MATERIAL FOR THIS EXERCISE:
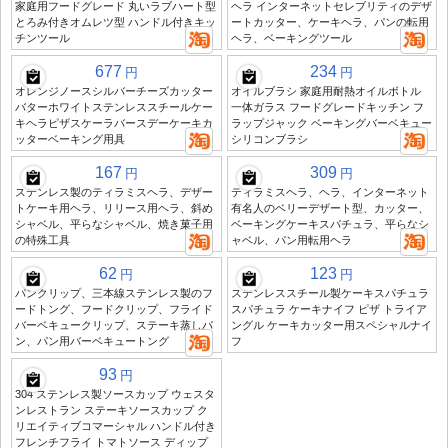
家庭用フードグレード 丸いラブハート型
ヘラ インターネットセレブリティのデザ
とろみ付きオムレツ型 ハンドル付きキッ
ートカッター、ケーキヘラ、パンの転用
チンツール
ヘラ、ベーキングツール
677
234
円
円
オレンジノースシルバーチーズカッター
オイルブラシ 家庭用耐熱オイルボトル
バターホワイトステンレススチールケー
一体ガラス フードグレードキッチン フ
キヘラピザスケーラバースデーケーキカ
ラップジャック ベーキングバーベキュー
ッターベーキング用具
シリコンブラシ
167
309
円
円
ステンレス製のティラミスヘラ、デザー
ティラミスヘラ、ヘラ、インターネット
トケーキ用ヘラ、リリース用ヘラ、斜め
有名人のベリーデザート型、カッター、
シャベル、平らなシャベル、焼き菓子用
ベーキングケーキスパチュラ、平らなシ
の特殊工具
ャベル、パン用転用ヘラ
62
123
円
円
パンクリップ、三本線ステンレス製のフ
ステンレススチール製ケーキスパチュラ
ードトング、フードクリップ、フライド
スパチュラ ケーキナイフ ピザ トライア
バーベキュークリップ、ステーキ蒸しパ
ングル ケーキカッター用スペシャルナイ
ン、パン用バーベキュートング
フ
93
円
304 ステンレス製ソースカップ ウェスタ
ンレストラン ステーキソースカップ ク
リエイティブコマーシャル ハンドル付き
フレンチフライ トマトソース ディップ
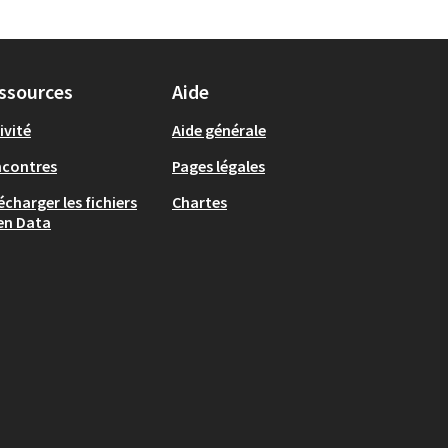
ssources
Aide
ivité
Aide générale
ncontres
Pages légales
écharger les fichiers
Chartes
en Data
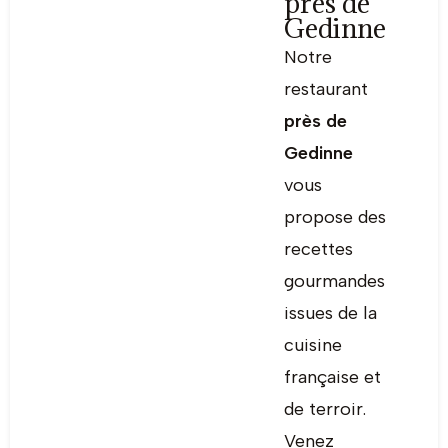
près de
Gedinne
Notre
restaurant
près de
Gedinne
vous
propose des
recettes
gourmandes
issues de la
cuisine
française et
de terroir.
Venez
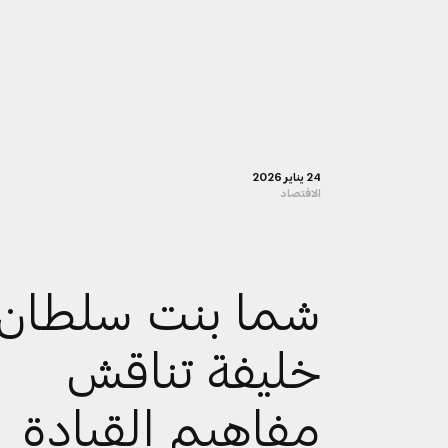
24 يناير 2026
الاقتصاد
شما بنت سلطان 
خليفة تناقش
مفاهيم القيادة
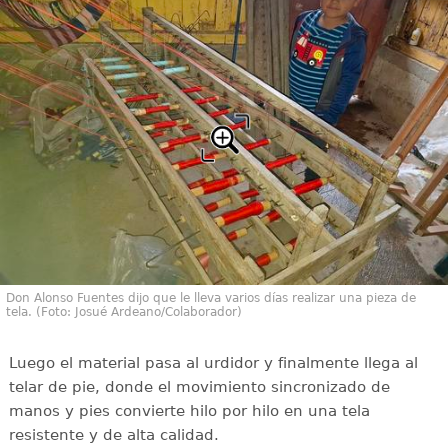
Don Alonso Fuentes dijo que le lleva varios días realizar una pieza de
tela. (Foto: Josué Ardeano/Colaborador)
Luego el material pasa al urdidor y finalmente llega al
telar de pie, donde el movimiento sincronizado de
manos y pies convierte hilo por hilo en una tela
resistente y de alta calidad.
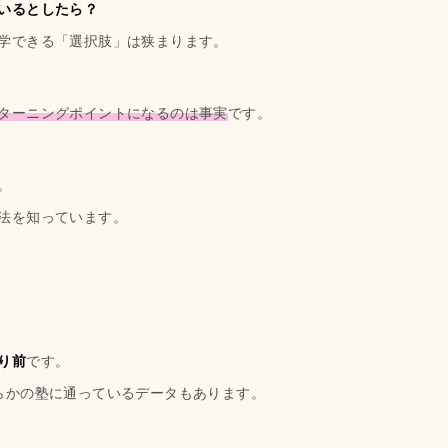
いるとしたら？
学できる「選択肢」は狭まります。
ターニングポイントになるのは事実
です。
。
法を知っています。
り前
です。
らかの塾に通っているデータもあります。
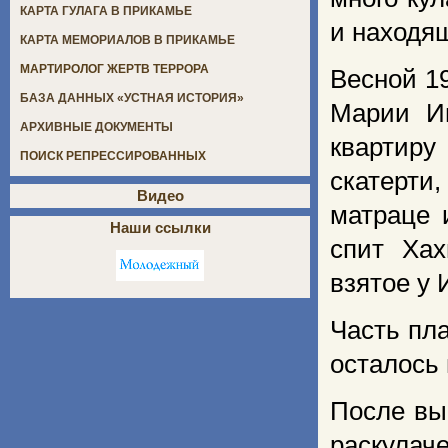
КАРТА ГУЛАГА В ПРИКАМЬЕ
и находя
КАРТА МЕМОРИАЛОВ В ПРИКАМЬЕ
МАРТИРОЛОГ ЖЕРТВ ТЕРРОРА
Весной 19
БАЗА ДАННЫХ «УСТНАЯ ИСТОРИЯ»
Марии И
АРХИВНЫЕ ДОКУМЕНТЫ
квартиру
ПОИСК РЕПРЕССИРОВАННЫХ
скатерти
Видео
матраце 
Наши ссылки
спит Хах
взятое у 
Часть пл
осталось 
После вы
раскула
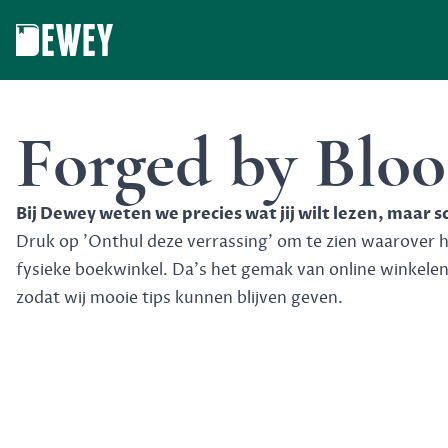
Dewey
Forged by Blo
Bij Dewey weten we precies wat jij wilt lezen, maar 
Druk op 'Onthul deze verrassing' om te zien waarover het
fysieke boekwinkel. Da's het gemak van online winkele
zodat wij mooie tips kunnen blijven geven.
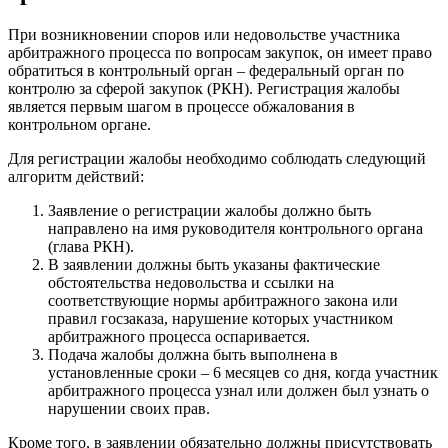
При возникновении споров или недовольстве участника
арбитражного процесса по вопросам закупок, он имеет право
обратиться в контрольный орган – федеральный орган по
контролю за сферой закупок (РКН). Регистрация жалобы
является первым шагом в процессе обжалования в
контрольном органе.
Для регистрации жалобы необходимо соблюдать следующий
алгоритм действий:
Заявление о регистрации жалобы должно быть
направлено на имя руководителя контрольного органа
(глава РКН).
В заявлении должны быть указаны фактические
обстоятельства недовольства и ссылки на
соответствующие нормы арбитражного закона или
правил госзаказа, нарушение которых участником
арбитражного процесса оспаривается.
Подача жалобы должна быть выполнена в
установленные сроки – 6 месяцев со дня, когда участник
арбитражного процесса узнал или должен был узнать о
нарушении своих прав.
Кроме того, в заявлении обязательно должны присутствовать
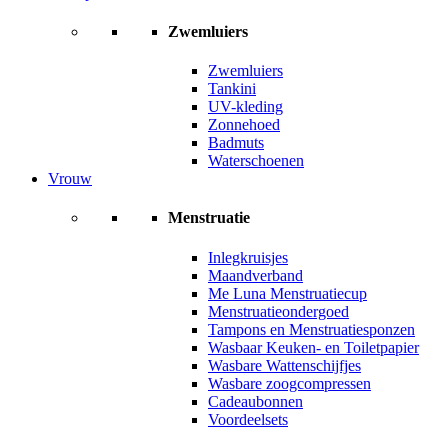
Zwemluiers
Zwemluiers
Tankini
UV-kleding
Zonnehoed
Badmuts
Waterschoenen
Vrouw
Menstruatie
Inlegkruisjes
Maandverband
Me Luna Menstruatiecup
Menstruatieondergoed
Tampons en Menstruatiesponzen
Wasbaar Keuken- en Toiletpapier
Wasbare Wattenschijfjes
Wasbare zoogcompressen
Cadeaubonnen
Voordeelsets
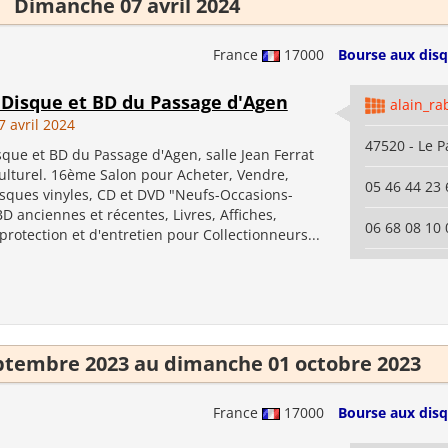
Dimanche 07 avril 2024
France
17000
Bourse aux disq
 Disque et BD du Passage d'Agen
alain_ra
 avril 2024
47520 - Le 
que et BD du Passage d'Agen, salle Jean Ferrat
ulturel. 16ème Salon pour Acheter, Vendre,
05 46 44 23 
sques vinyles, CD et DVD "Neufs-Occasions-
BD anciennes et récentes, Livres, Affiches,
06 68 08 10 
protection et d'entretien pour Collectionneurs...
ptembre 2023 au dimanche 01 octobre 2023
France
17000
Bourse aux disq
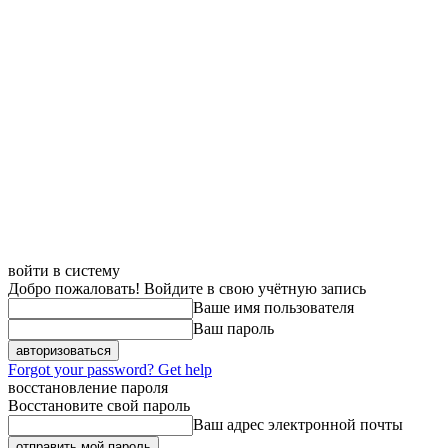
войти в систему
Добро пожаловать! Войдите в свою учётную запись
Ваше имя пользователя
Ваш пароль
Forgot your password? Get help
восстановление пароля
Восстановите свой пароль
Ваш адрес электронной почты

EXERCISE AIM: The material above is to be transcribed exactly, with all pictures omitted.

RESULT OF THIS EXERCISE:
家庭用フードグレード 丸いラブハート型
ヘラ インターネットセレブリティのデザ
とろみ付きオムレツ型 ハンドル付きキッ
ートカッター、ケーキヘラ、パンの転用
チンツール
ヘラ、ベーキングツール
677
234
円
円
オレンジノースシルバーチーズカッター
オイルブラシ 家庭用耐熱オイルボトル
バターホワイトステンレススチールケー
一体ガラス フードグレードキッチン フ
キヘラピザスケーラバースデーケーキカ
ラップジャック ベーキングバーベキュー
ッターベーキング用具
シリコンブラシ
167
309
円
円
ステンレス製のティラミスヘラ、デザー
ティラミスヘラ、ヘラ、インターネット
トケーキ用ヘラ、リリース用ヘラ、斜め
有名人のベリーデザート型、カッター、
シャベル、平らなシャベル、焼き菓子用
ベーキングケーキスパチュラ、平らなシ
の特殊工具
ャベル、パン用転用ヘラ
62
123
円
円
パンクリップ、三本線ステンレス製のフ
ステンレススチール製ケーキスパチュラ
ードトング、フードクリップ、フライド
スパチュラ ケーキナイフ ピザ トライア
バーベキュークリップ、ステーキ蒸しパ
ングル ケーキカッター用スペシャルナイ
ン、パン用バーベキュートング
フ
93
円
304 ステンレス製ソースカップ ウェスタ
ンレストラン ステーキソースカップ ク
リエイティブコマーシャル ハンドル付き
フレンチフライ トマトソース ディップ
ssources
Aide
ivité
Aide générale
ncontres
Pages légales
écharger les fichiers
Chartes
en Data
près de
Gedinne
Notre
restaurant
près de
Gedinne
vous
propose des
recettes
gourmandes
issues de la
cuisine
française et
de terroir.
Venez
24 يناير 2026
الاقتصاد
شما بنت سلطان 
خليفة تناقش
مفاهيم القيادة
Don Alonso Fuentes dijo que le lleva varios días realizar una pieza de
tela. (Foto: Josué Ardeano/Colaborador)
Luego el material pasa al urdidor y finalmente llega al
telar de pie, donde el movimiento sincronizado de
manos y pies convierte hilo por hilo en una tela
resistente y de alta calidad.
いるとしたら？
学できる「選択肢」は狭まります。
ターニングポイントになるのは事実
です。
。
法を知っています。
り前
です。
らかの塾に通っているデータもあります。
КАРТА ГУЛАГА В ПРИКАМЬЕ
и находя
КАРТА МЕМОРИАЛОВ В ПРИКАМЬЕ
МАРТИРОЛОГ ЖЕРТВ ТЕРРОРА
Весной 19
БАЗА ДАННЫХ «УСТНАЯ ИСТОРИЯ»
Марии И
АРХИВНЫЕ ДОКУМЕНТЫ
квартиру
ПОИСК РЕПРЕССИРОВАННЫХ
скатерти
Видео
матраце 
Наши ссылки
спит Хах
взятое у 
Часть пл
осталось 
После вы
раскула
Dewey
Forged by Blo
Bij Dewey weten we precies wat jij wilt lezen, maar 
Druk op 'Onthul deze verrassing' om te zien waarover het
fysieke boekwinkel. Da's het gemak van online winkele
zodat wij mooie tips kunnen blijven geven.
При возникновении споров или недовольстве участника
арбитражного процесса по вопросам закупок, он имеет право
обратиться в контрольный орган – федеральный орган по
контролю за сферой закупок (РКН). Регистрация жалобы
является первым шагом в процессе обжалования в
контрольном органе.
Для регистрации жалобы необходимо соблюдать следующий
алгоритм действий:
Заявление о регистрации жалобы должно быть
направлено на имя руководителя контрольного органа
(глава РКН).
В заявлении должны быть указаны фактические
обстоятельства недовольства и ссылки на
соответствующие нормы арбитражного закона или
правил госзаказа, нарушение которых участником
арбитражного процесса оспаривается.
Подача жалобы должна быть выполнена в
установленные сроки – 6 месяцев со дня, когда участник
арбитражного процесса узнал или должен был узнать о
нарушении своих прав.
Кроме того, в заявлении обязательно должны присутствовать
Zwemluiers
Zwemluiers
Tankini
UV-kleding
Zonnehoed
Badmuts
Waterschoenen
Vrouw
Menstruatie
Inlegkruisjes
Maandverband
Me Luna Menstruatiecup
Menstruatieondergoed
Tampons en Menstruatiesponzen
Wasbaar Keuken- en Toiletpapier
Wasbare Wattenschijfjes
Wasbare zoogcompressen
Cadeaubonnen
Voordeelsets
Dimanche 07 avril 2024
France
17000
Bourse aux disq
 Disque et BD du Passage d'Agen
alain_ra
 avril 2024
47520 - Le 
que et BD du Passage d'Agen, salle Jean Ferrat
ulturel. 16ème Salon pour Acheter, Vendre,
05 46 44 23 
sques vinyles, CD et DVD "Neufs-Occasions-
BD anciennes et récentes, Livres, Affiches,
06 68 08 10 
protection et d'entretien pour Collectionneurs...
ptembre 2023 au dimanche 01 octobre 2023
France
17000
Bourse aux disq
войти в систему
Добро пожаловать! Войдите в свою учётную запись
Ваше имя пользователя
Ваш пароль
Forgot your password? Get help
восстановление пароля
Восстановите свой пароль
Ваш адрес электронной почты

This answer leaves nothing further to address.